Ce qui se passait dans cette malheureuse ville, toute l’Europe l’a appris alors avec horreur. Vous savez que le gouvernement anglais, invoqué par Christine, lui avait envoyé les bandits de Londres racolés et enrégimentés sous les ordres d’Evans. C’étaient des scélérats sans foi ni loi : ils firent ce jour-là un sac tel qu’on n’en avait pas vu en Europe depuis deux siècles, massacres et pillage de toute espèce. Nous l’avions prévu, tandis que nous étions immobiles sur le plateau de Saint-Martial ; mais, comme il y avait des negros à Irun et qu’ils avaient sans doute appelé les Anglais, nous ne les plaignions guère de partager le sort des autres. Le pire, c’était que nous perdions notre meilleure position sur la frontière.

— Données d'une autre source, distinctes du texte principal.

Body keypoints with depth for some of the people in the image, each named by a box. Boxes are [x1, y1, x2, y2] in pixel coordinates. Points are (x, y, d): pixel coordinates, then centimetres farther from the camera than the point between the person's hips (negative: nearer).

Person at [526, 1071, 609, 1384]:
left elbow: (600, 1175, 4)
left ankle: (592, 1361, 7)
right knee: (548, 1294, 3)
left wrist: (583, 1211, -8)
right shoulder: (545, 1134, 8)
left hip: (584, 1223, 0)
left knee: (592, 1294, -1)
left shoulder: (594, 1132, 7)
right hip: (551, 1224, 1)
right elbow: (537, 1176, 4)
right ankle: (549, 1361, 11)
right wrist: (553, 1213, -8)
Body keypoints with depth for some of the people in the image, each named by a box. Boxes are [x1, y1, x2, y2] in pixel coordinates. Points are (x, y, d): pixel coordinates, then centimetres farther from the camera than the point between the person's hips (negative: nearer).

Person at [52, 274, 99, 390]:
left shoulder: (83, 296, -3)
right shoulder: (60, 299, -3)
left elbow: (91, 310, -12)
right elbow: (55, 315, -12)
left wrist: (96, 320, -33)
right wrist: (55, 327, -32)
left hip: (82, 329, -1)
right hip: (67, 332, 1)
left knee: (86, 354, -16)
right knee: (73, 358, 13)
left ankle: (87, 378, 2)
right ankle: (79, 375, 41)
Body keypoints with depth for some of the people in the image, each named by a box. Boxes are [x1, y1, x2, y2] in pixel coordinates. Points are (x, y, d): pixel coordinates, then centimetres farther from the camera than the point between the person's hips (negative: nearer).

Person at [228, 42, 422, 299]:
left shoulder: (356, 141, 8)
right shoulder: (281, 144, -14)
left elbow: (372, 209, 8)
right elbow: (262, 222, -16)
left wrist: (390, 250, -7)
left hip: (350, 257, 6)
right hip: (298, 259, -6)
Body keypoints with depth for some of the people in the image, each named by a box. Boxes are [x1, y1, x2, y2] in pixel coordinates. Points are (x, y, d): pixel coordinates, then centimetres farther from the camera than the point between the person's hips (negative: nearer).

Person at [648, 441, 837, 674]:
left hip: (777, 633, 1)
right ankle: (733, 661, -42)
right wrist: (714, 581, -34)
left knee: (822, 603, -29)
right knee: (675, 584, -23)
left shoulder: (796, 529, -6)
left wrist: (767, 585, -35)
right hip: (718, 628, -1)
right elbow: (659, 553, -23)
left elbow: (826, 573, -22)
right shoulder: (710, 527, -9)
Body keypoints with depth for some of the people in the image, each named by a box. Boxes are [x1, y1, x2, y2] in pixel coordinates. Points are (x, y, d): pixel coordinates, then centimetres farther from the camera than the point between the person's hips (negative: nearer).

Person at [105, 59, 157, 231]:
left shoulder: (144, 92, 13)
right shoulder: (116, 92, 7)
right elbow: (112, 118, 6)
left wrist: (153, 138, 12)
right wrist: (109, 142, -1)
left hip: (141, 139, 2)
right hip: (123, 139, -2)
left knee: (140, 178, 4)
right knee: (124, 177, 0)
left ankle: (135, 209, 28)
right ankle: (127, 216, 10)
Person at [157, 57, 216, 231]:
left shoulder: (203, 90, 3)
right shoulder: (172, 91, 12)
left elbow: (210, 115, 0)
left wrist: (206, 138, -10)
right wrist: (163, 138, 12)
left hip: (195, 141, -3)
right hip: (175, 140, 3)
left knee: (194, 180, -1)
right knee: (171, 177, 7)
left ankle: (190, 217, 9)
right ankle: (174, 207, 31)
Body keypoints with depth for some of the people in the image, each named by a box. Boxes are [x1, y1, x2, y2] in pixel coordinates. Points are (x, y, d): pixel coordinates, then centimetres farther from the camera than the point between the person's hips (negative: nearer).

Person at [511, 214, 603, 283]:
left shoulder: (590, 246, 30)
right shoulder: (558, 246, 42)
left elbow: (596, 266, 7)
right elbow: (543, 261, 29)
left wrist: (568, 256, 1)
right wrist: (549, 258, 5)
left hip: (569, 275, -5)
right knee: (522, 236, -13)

Guibelalde voulut rester une partie de la journée à Saint-Martial, la rage dans le cœur, espérant sans cesse qu’un secours viendrait de l’armée royale : rien ne parut. Alors il se décida à gagner Fontarabie pour défendre cette place contre une attaque à peu près certaine, car les Anglais ne pouvaient avoir d’autre dessein que de reprendre l’embouchure de la rivière; mais il me commanda de retourner à Vera et de l’occuper jusqu’à nouvel ordre. En face des Anglais victorieux, je n’eus pas seulement la pensée de lui parler de ma démission, et nous nous séparâmes pleins de tristesse et de colère vers trois heures de l’après-midi. Depuis que je faisais la guerre, je n’avais jamais eu une journée aussi néfaste, jamais il ne m’était arrivé de voir prendre une ville sans lui porter secours. Aussi à ma sourde fureur se mêlaient de sombres pressentimens.

A Vera, je trouvai tout le bourg en alarmes. La plupart des maisons étaient fermées, et des hommes paraissaient aux fenêtres armés d’espingoles. Dans la rue, des groupes tumultueux, des femmes poussant des cris de détresse. Elles coururent à moi : — Ah! don Manuel, que Dieu vous bénisse! Restez avec nous!